◆ **Exercise description**
Up to and including the line that contains "left eye: (506, 406)", write out every line of the entries exactly, beginning with the first. Omit the pictures.

Dataset entries
================================

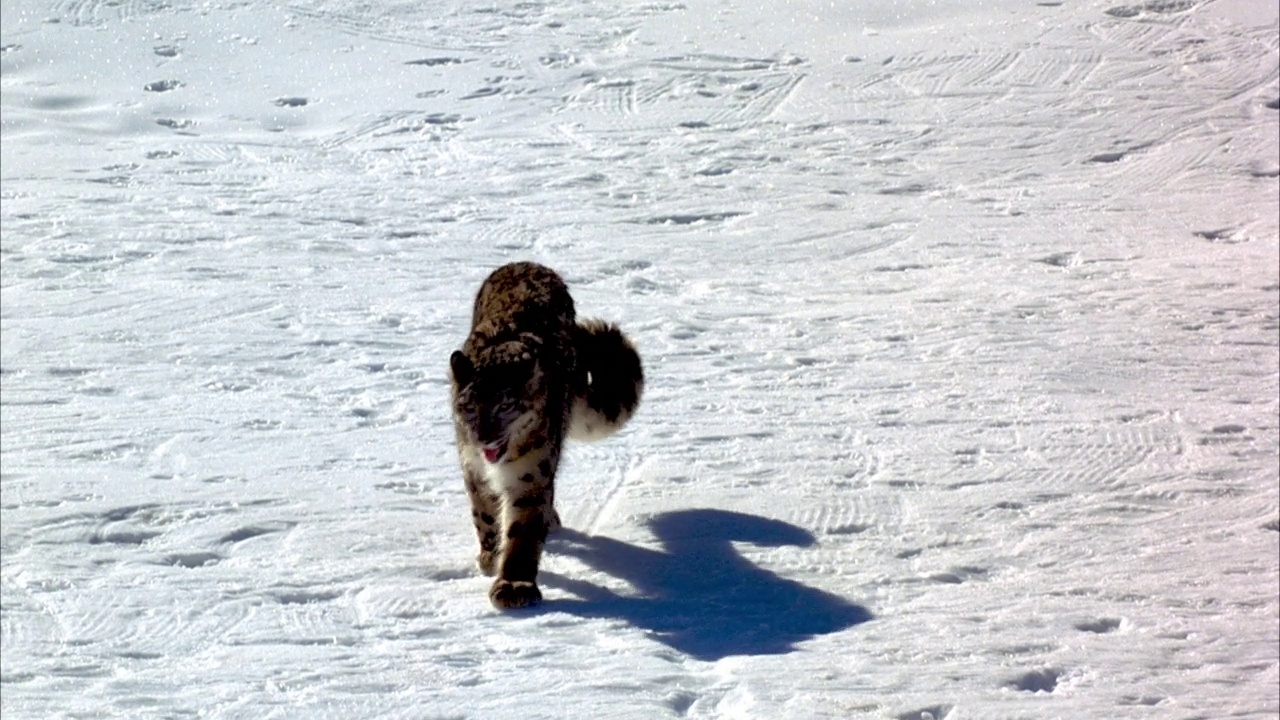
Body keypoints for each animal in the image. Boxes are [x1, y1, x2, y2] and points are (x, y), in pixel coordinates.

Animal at [453, 258, 650, 604]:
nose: (484, 437)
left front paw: (515, 585)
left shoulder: (532, 473)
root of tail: (527, 263)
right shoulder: (472, 467)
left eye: (506, 406)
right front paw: (490, 557)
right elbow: (484, 514)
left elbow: (523, 530)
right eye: (470, 407)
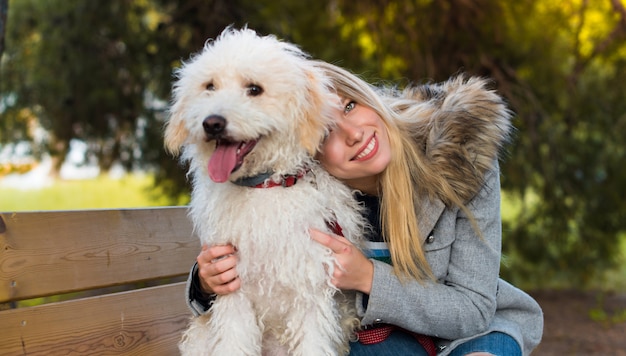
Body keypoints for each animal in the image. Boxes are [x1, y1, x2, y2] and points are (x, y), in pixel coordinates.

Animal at [163, 28, 364, 356]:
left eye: (254, 89)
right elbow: (233, 343)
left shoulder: (310, 292)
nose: (212, 123)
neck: (263, 187)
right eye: (210, 86)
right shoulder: (233, 291)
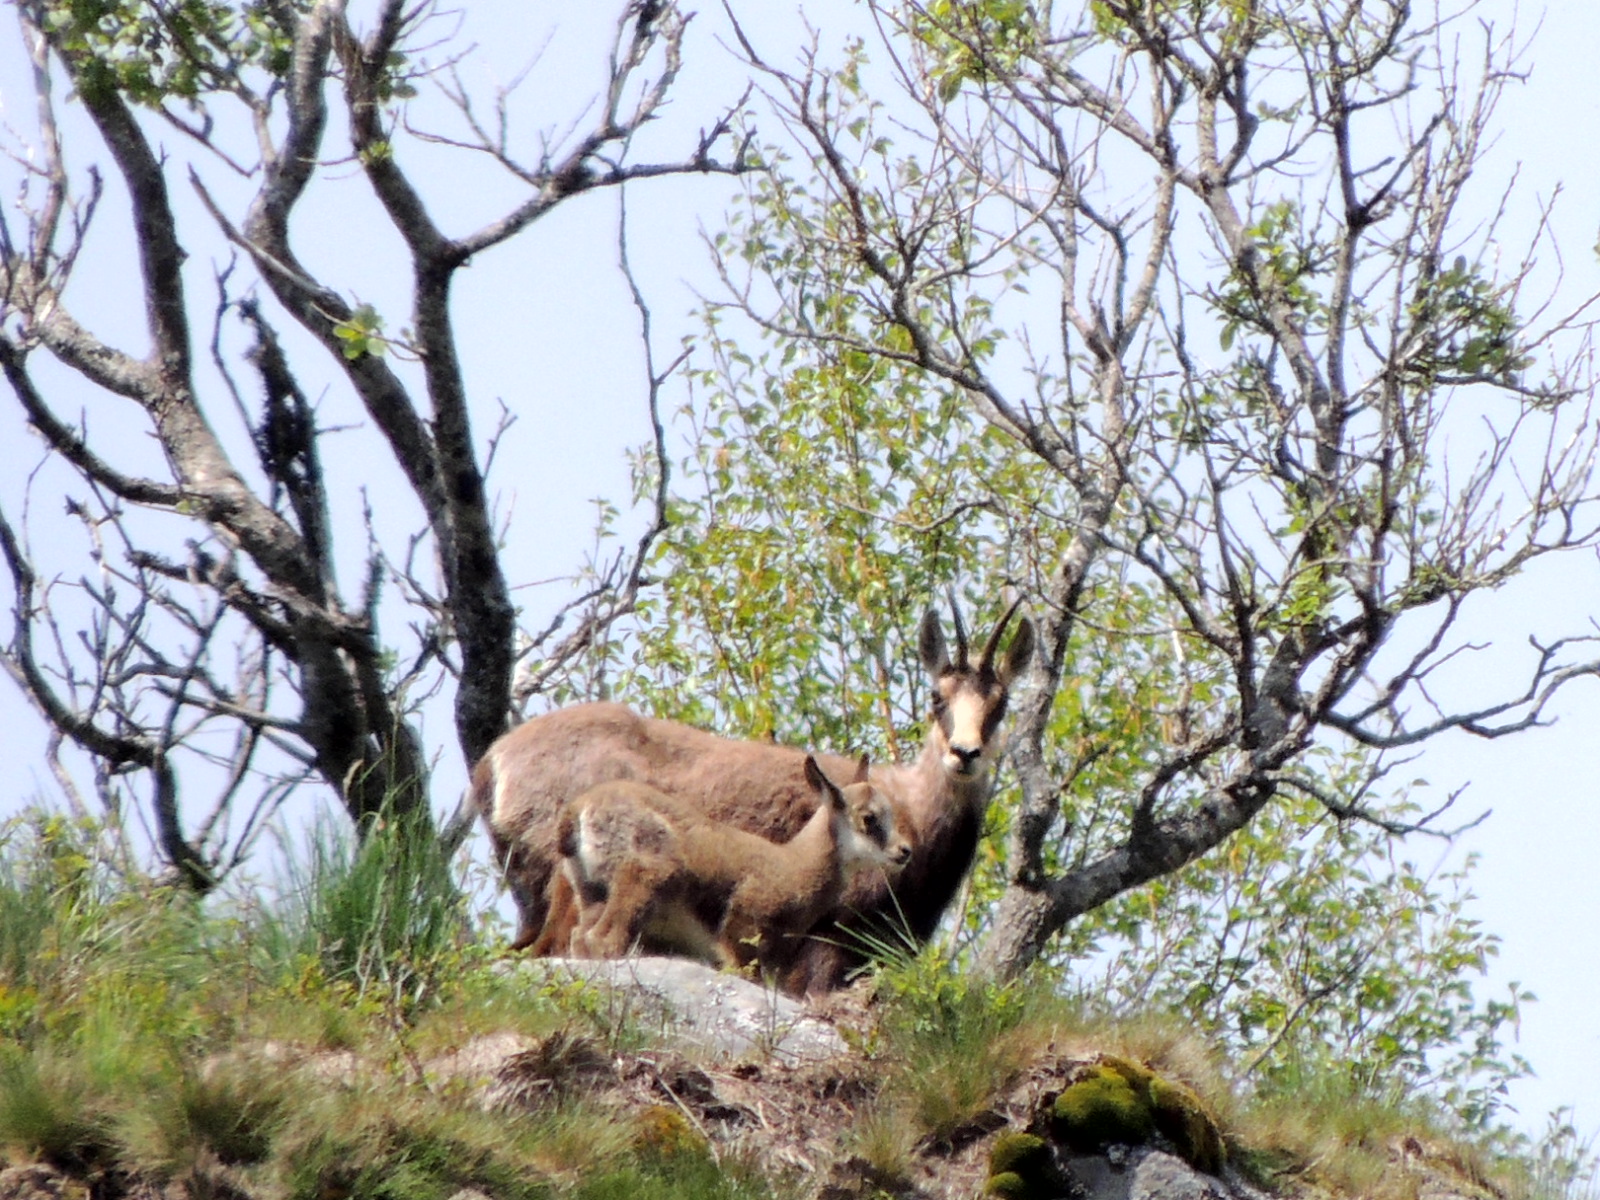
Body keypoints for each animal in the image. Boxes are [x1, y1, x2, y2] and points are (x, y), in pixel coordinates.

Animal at [559, 755, 911, 973]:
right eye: (869, 818)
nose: (904, 851)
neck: (794, 865)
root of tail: (580, 810)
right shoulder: (741, 935)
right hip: (645, 878)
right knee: (604, 938)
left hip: (591, 890)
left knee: (579, 936)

================================

◆ **Answer for this exercise**
Body keypoints for each animal in the image. Boxes are [x1, y1, x2, y2] and points are (x, y), in pixel coordinates.

Animal at [453, 258, 650, 604]:
nose: (484, 437)
left front paw: (515, 585)
left shoulder: (532, 473)
root of tail: (527, 263)
right shoulder: (472, 467)
left eye: (506, 406)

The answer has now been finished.